* **WORK REQUIRED**:
I need the lines below from the one with "left ankle: (556, 2136)" down to the one with "left shoulder: (1469, 974)" reproduced exactly, both ends included, and nothing else.

(Items from a dataset)
----------------------------------------

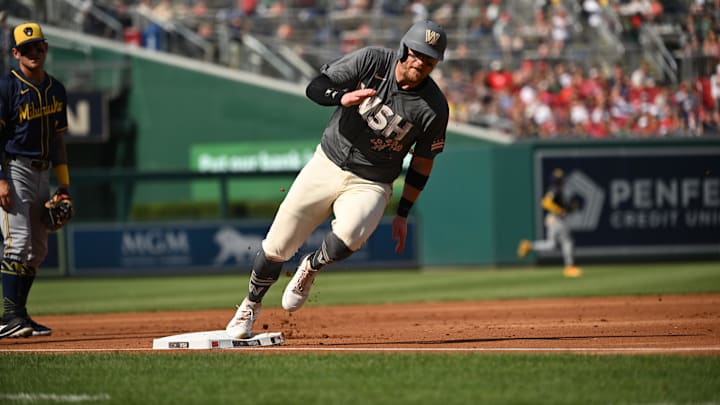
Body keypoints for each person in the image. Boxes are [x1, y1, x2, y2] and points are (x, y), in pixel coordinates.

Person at [226, 20, 449, 338]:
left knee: (351, 235)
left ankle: (310, 266)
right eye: (417, 52)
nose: (420, 61)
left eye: (429, 58)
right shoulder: (373, 60)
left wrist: (403, 212)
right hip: (327, 162)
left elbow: (423, 162)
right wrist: (340, 97)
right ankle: (249, 305)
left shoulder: (434, 107)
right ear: (404, 48)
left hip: (371, 181)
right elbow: (315, 86)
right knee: (276, 247)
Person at [0, 22, 72, 338]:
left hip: (43, 173)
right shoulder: (7, 87)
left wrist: (65, 186)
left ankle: (20, 315)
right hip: (14, 169)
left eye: (38, 46)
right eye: (26, 48)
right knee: (18, 244)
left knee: (38, 250)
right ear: (15, 53)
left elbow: (58, 144)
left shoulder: (56, 89)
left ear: (46, 49)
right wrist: (0, 179)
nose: (34, 52)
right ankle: (7, 317)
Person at [517, 168, 583, 278]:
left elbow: (562, 207)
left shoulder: (558, 190)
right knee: (567, 241)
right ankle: (569, 267)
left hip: (553, 219)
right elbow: (545, 202)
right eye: (560, 179)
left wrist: (569, 209)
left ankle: (529, 245)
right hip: (556, 219)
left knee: (551, 244)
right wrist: (559, 210)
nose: (562, 180)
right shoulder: (555, 189)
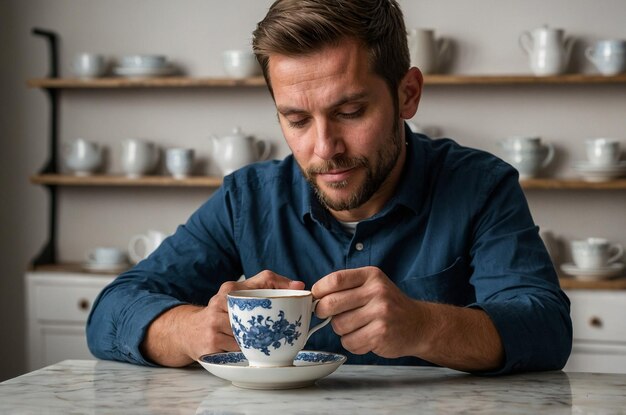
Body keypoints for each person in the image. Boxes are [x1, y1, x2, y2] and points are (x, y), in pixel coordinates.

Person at [87, 0, 572, 375]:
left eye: (350, 113)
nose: (324, 149)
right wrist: (193, 330)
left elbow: (545, 328)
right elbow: (111, 311)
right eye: (297, 119)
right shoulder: (246, 200)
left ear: (408, 95)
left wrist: (424, 326)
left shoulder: (481, 187)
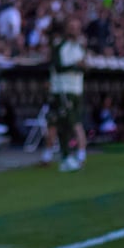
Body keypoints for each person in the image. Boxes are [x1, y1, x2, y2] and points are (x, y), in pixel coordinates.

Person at [46, 16, 88, 172]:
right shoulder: (59, 46)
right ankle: (62, 156)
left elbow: (84, 68)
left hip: (75, 90)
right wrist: (76, 66)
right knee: (60, 124)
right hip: (62, 90)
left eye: (77, 27)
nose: (74, 30)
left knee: (73, 123)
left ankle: (77, 156)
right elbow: (57, 66)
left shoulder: (79, 47)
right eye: (72, 27)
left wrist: (82, 67)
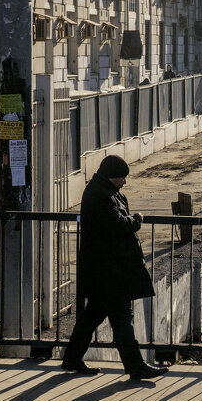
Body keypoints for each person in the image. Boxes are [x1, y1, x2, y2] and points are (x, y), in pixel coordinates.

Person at [61, 154, 168, 381]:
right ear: (111, 176)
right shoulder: (99, 196)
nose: (124, 182)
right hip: (108, 270)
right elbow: (117, 224)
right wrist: (137, 219)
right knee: (122, 318)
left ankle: (71, 358)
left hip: (105, 269)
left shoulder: (105, 192)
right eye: (121, 177)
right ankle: (135, 366)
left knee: (92, 317)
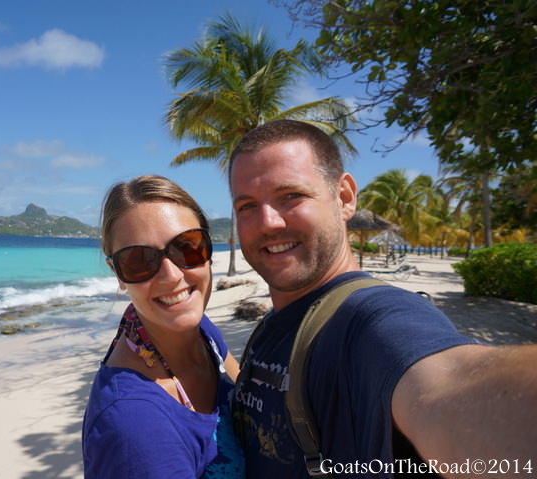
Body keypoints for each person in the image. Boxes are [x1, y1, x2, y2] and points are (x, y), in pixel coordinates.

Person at [228, 120, 537, 477]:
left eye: (291, 196)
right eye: (247, 206)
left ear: (344, 197)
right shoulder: (273, 324)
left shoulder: (372, 319)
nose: (268, 222)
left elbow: (453, 381)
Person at [82, 175, 245, 478]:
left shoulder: (202, 334)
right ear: (117, 273)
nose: (171, 276)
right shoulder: (134, 424)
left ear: (209, 250)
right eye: (139, 260)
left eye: (187, 248)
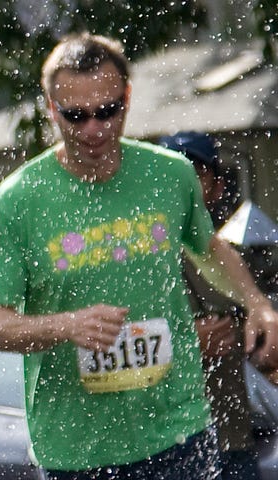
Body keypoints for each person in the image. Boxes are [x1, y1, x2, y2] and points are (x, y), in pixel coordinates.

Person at [0, 34, 278, 479]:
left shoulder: (169, 174)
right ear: (50, 106)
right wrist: (67, 326)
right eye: (75, 116)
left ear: (127, 97)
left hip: (178, 432)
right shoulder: (19, 199)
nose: (93, 129)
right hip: (78, 449)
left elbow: (208, 248)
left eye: (107, 110)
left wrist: (257, 304)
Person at [160, 131, 260, 480]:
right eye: (172, 175)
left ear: (217, 187)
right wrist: (186, 341)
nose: (182, 185)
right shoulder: (134, 260)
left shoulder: (240, 261)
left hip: (234, 441)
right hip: (163, 447)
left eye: (195, 173)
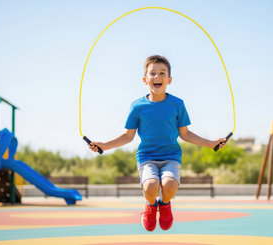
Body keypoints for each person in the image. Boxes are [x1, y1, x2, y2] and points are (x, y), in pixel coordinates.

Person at [88, 55, 227, 231]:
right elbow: (127, 136)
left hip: (171, 156)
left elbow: (185, 134)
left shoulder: (177, 104)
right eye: (152, 73)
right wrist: (104, 145)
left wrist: (211, 143)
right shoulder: (137, 106)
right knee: (151, 185)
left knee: (169, 184)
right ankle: (151, 206)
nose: (157, 76)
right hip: (147, 157)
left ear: (169, 79)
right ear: (145, 79)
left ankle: (165, 204)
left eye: (162, 73)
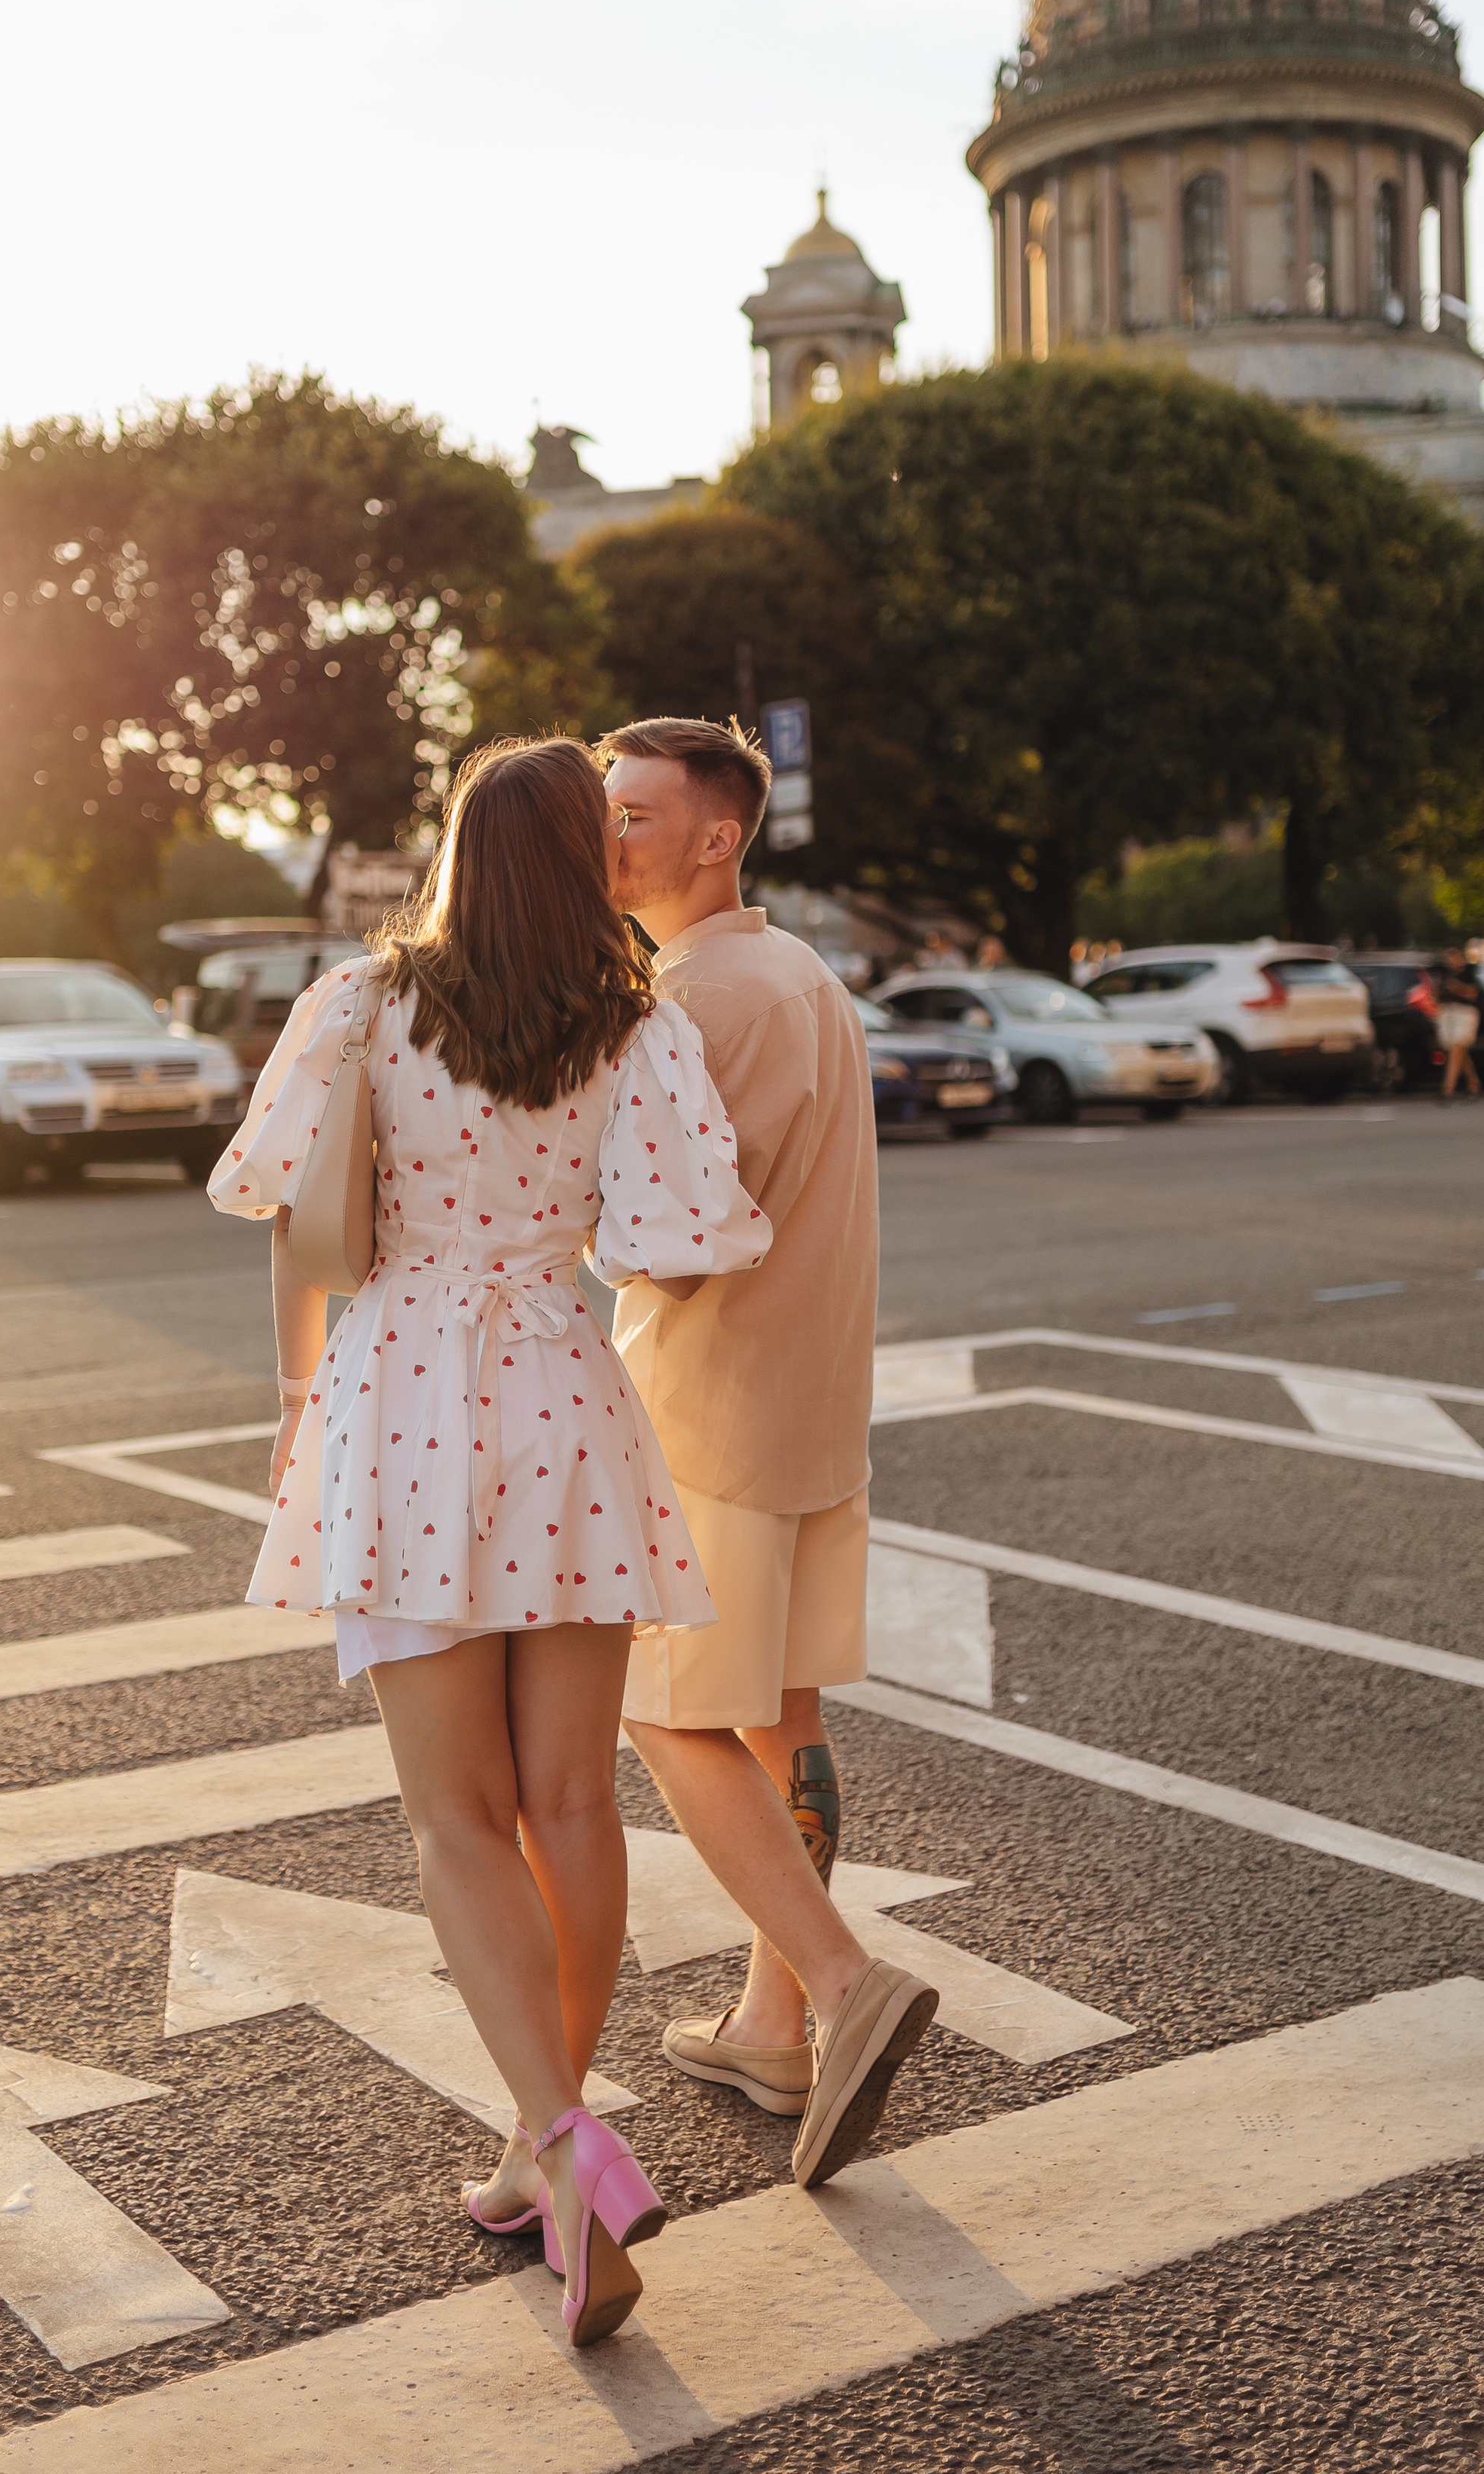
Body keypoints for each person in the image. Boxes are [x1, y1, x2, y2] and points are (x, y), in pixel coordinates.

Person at [209, 736, 770, 2350]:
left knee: (455, 1817)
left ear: (461, 848)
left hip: (397, 1403)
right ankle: (546, 2140)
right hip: (559, 1388)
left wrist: (299, 1391)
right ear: (574, 861)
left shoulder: (361, 1004)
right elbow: (673, 1239)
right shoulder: (632, 1017)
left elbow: (298, 1218)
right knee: (571, 1798)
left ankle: (556, 2136)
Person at [596, 716, 938, 2193]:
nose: (602, 832)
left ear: (712, 833)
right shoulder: (799, 973)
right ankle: (770, 2023)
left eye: (629, 811)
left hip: (705, 1413)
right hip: (809, 1410)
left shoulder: (689, 998)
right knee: (776, 1718)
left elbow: (667, 1244)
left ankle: (842, 1985)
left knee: (662, 1716)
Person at [1434, 945, 1482, 1100]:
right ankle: (1473, 1083)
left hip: (1466, 1014)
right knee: (1457, 1052)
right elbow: (1436, 996)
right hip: (1448, 1013)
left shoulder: (1469, 974)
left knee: (1457, 1048)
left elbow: (1473, 995)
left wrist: (1456, 988)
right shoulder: (1443, 975)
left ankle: (1447, 1089)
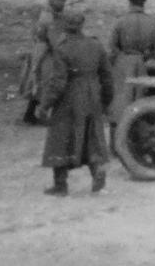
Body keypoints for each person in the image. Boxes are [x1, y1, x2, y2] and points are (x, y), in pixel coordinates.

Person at [40, 12, 114, 196]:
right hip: (92, 96)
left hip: (69, 98)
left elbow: (58, 82)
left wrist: (45, 104)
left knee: (61, 136)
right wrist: (106, 100)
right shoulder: (96, 45)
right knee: (93, 138)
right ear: (82, 25)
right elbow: (107, 77)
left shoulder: (62, 49)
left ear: (66, 27)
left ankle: (60, 184)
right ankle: (98, 178)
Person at [106, 0, 155, 150]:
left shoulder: (120, 21)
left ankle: (115, 146)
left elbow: (110, 49)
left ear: (129, 0)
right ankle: (135, 145)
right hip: (143, 66)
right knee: (139, 104)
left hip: (122, 65)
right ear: (143, 2)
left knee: (118, 104)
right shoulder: (151, 22)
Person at [19, 0, 68, 125]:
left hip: (44, 51)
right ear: (53, 3)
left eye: (63, 2)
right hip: (46, 53)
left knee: (39, 84)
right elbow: (53, 39)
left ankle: (29, 113)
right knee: (46, 82)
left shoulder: (51, 16)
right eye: (60, 2)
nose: (62, 5)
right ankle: (42, 114)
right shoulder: (48, 18)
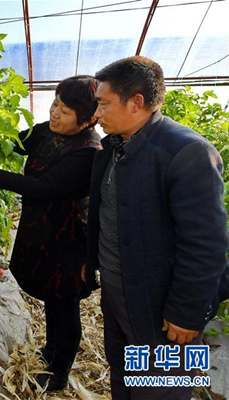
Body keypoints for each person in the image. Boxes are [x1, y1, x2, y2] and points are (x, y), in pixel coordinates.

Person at [86, 56, 229, 399]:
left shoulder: (187, 152)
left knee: (161, 385)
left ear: (136, 102)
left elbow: (205, 244)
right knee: (124, 373)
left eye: (104, 104)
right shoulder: (112, 149)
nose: (97, 114)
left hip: (161, 304)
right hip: (119, 291)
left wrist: (186, 311)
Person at [0, 75, 102, 391]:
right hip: (43, 230)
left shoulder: (89, 150)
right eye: (55, 103)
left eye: (66, 109)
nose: (55, 113)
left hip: (69, 239)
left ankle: (59, 373)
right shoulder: (48, 130)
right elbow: (17, 142)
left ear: (87, 118)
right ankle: (49, 351)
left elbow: (45, 188)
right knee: (52, 296)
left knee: (65, 302)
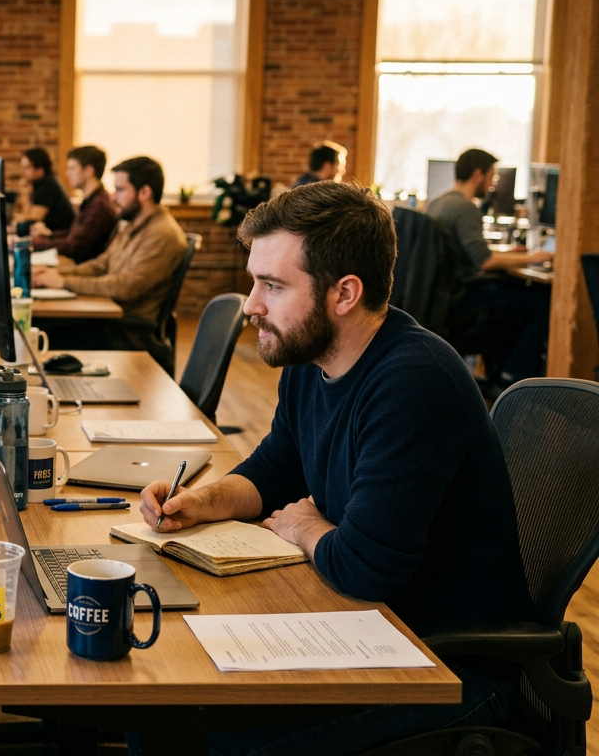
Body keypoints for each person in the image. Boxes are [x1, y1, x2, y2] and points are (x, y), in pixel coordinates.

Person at [137, 182, 531, 755]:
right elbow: (276, 469)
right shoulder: (312, 357)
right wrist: (203, 501)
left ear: (344, 293)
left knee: (188, 736)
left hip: (443, 666)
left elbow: (365, 567)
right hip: (364, 631)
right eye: (255, 282)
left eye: (273, 286)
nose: (252, 304)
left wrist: (303, 527)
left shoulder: (413, 381)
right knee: (161, 709)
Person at [31, 156, 187, 352]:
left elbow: (126, 287)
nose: (113, 197)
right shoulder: (132, 223)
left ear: (144, 192)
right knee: (38, 325)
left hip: (126, 333)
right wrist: (54, 275)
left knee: (40, 332)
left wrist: (64, 282)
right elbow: (100, 265)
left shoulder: (162, 234)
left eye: (120, 190)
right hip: (109, 320)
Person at [426, 147, 552, 386]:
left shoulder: (438, 202)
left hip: (445, 295)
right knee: (543, 303)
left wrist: (513, 254)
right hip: (466, 296)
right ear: (478, 175)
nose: (493, 183)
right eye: (492, 176)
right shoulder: (466, 207)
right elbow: (485, 261)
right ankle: (514, 374)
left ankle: (504, 371)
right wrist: (535, 258)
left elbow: (472, 252)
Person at [29, 144, 117, 264]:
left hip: (81, 268)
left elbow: (74, 246)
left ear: (89, 171)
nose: (67, 173)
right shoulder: (92, 200)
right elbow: (73, 234)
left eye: (72, 168)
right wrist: (49, 235)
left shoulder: (99, 206)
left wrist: (35, 243)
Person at [15, 147, 74, 236]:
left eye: (27, 167)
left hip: (60, 237)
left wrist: (25, 194)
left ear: (40, 169)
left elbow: (32, 220)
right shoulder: (39, 184)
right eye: (22, 167)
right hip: (52, 235)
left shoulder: (48, 185)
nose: (23, 172)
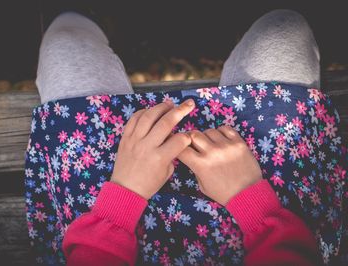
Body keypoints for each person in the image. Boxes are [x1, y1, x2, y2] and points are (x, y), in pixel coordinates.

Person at [25, 9, 347, 265]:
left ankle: (86, 16)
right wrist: (252, 201)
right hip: (263, 227)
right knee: (282, 30)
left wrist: (124, 193)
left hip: (111, 225)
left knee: (65, 42)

----------------------------------------

* **RESPONSE FOR THIS EXERCISE**:
left ankle: (556, 2136)
Person at [596, 716, 938, 2193]:
nose: (602, 832)
left ear: (712, 833)
right shoulder: (799, 973)
right ankle: (770, 2023)
left eye: (629, 811)
left hip: (705, 1413)
right hip: (809, 1410)
left shoulder: (689, 998)
right knee: (776, 1718)
left elbow: (667, 1244)
left ankle: (842, 1985)
left knee: (662, 1716)
Person at [1434, 945, 1482, 1100]:
right ankle: (1473, 1083)
left hip: (1466, 1014)
right knee: (1457, 1052)
right elbow: (1436, 996)
right hip: (1448, 1013)
left shoulder: (1469, 974)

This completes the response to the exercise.